**Work order**
Transcribe the records that follow in their entirety, omitting any pictures.

**Records**
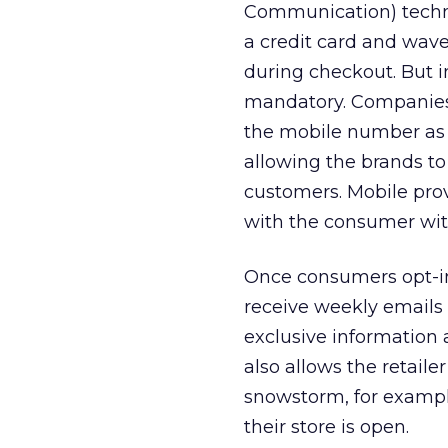
Communication) techno
a credit card and wave
during checkout. But in
mandatory. Companies 
the mobile number as t
allowing the brands to
customers. Mobile pro
with the consumer with
Once consumers opt-in 
receive weekly emails 
exclusive information 
also allows the retail
snowstorm, for example
their store is open.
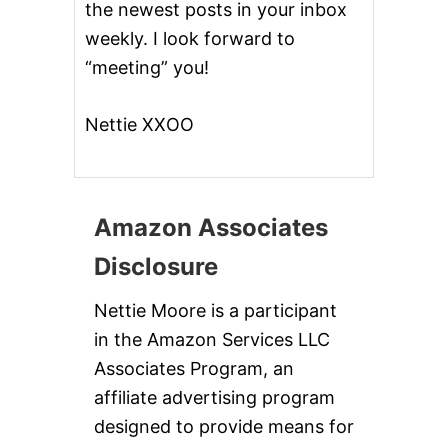
A
the newest posts in your inbox
L
weekly. I look forward to
D
A
“meeting” you!
Y
Nettie XXOO
Amazon Associates
Disclosure
Nettie Moore is a participant
in the Amazon Services LLC
Associates Program, an
affiliate advertising program
designed to provide means for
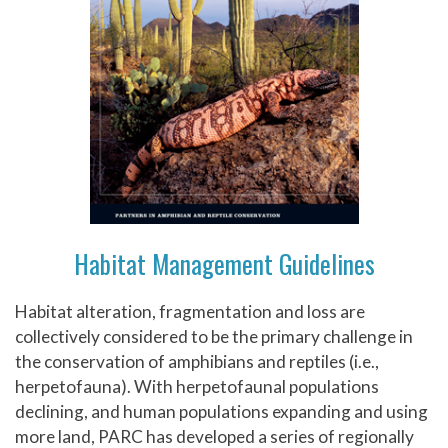
Habitat Management Guidelines
Habitat alteration, fragmentation and loss are
collectively considered to be the primary challenge in
the conservation of amphibians and reptiles (i.e.,
herpetofauna). With herpetofaunal populations
declining, and human populations expanding and using
more land, PARC has developed a series of regionally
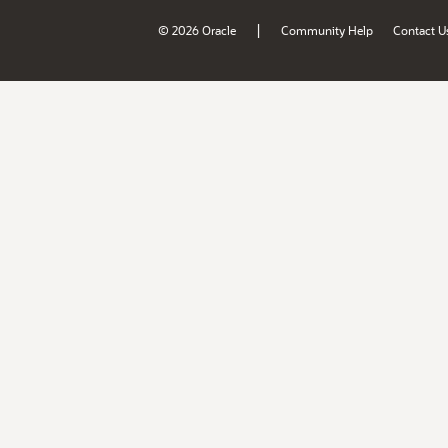
|
© 2026 Oracle
Community Help
Contact U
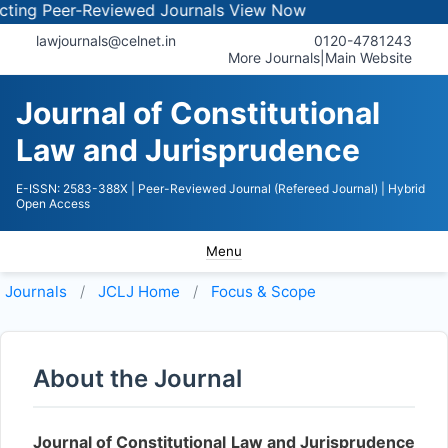
ng Peer-Reviewed Journals
View Now
lawjournals@celnet.in
0120-4781243
More Journals
|
Main Website
Journal of Constitutional
Law and Jurisprudence
E-ISSN: 2583-388X
| Peer-Reviewed Journal (Refereed Journal)
| Hybrid
Open Access
Menu
Journals
JCLJ
Home
Focus & Scope
About the Journal
Journal of Constitutional Law and Jurisprudence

**Expected answer**
Communication) techno
a credit card and wave
during checkout. But in
mandatory. Companies 
the mobile number as t
allowing the brands to
customers. Mobile pro
with the consumer with
Once consumers opt-in 
receive weekly emails 
exclusive information 
also allows the retail
snowstorm, for example
their store is open.
A
the newest posts in your inbox
L
weekly. I look forward to
D
A
“meeting” you!
Y
Nettie XXOO
Amazon Associates
Disclosure
Nettie Moore is a participant
in the Amazon Services LLC
Associates Program, an
affiliate advertising program
designed to provide means for
Habitat Management Guidelines
Habitat alteration, fragmentation and loss are
collectively considered to be the primary challenge in
the conservation of amphibians and reptiles (i.e.,
herpetofauna). With herpetofaunal populations
declining, and human populations expanding and using
more land, PARC has developed a series of regionally
|
© 2026 Oracle
Community Help
Contact U
ng Peer-Reviewed Journals
View Now
lawjournals@celnet.in
0120-4781243
More Journals
|
Main Website
Journal of Constitutional
Law and Jurisprudence
E-ISSN: 2583-388X
| Peer-Reviewed Journal (Refereed Journal)
| Hybrid
Open Access
Menu
Journals
JCLJ
Home
Focus & Scope
About the Journal
Journal of Constitutional Law and Jurisprudence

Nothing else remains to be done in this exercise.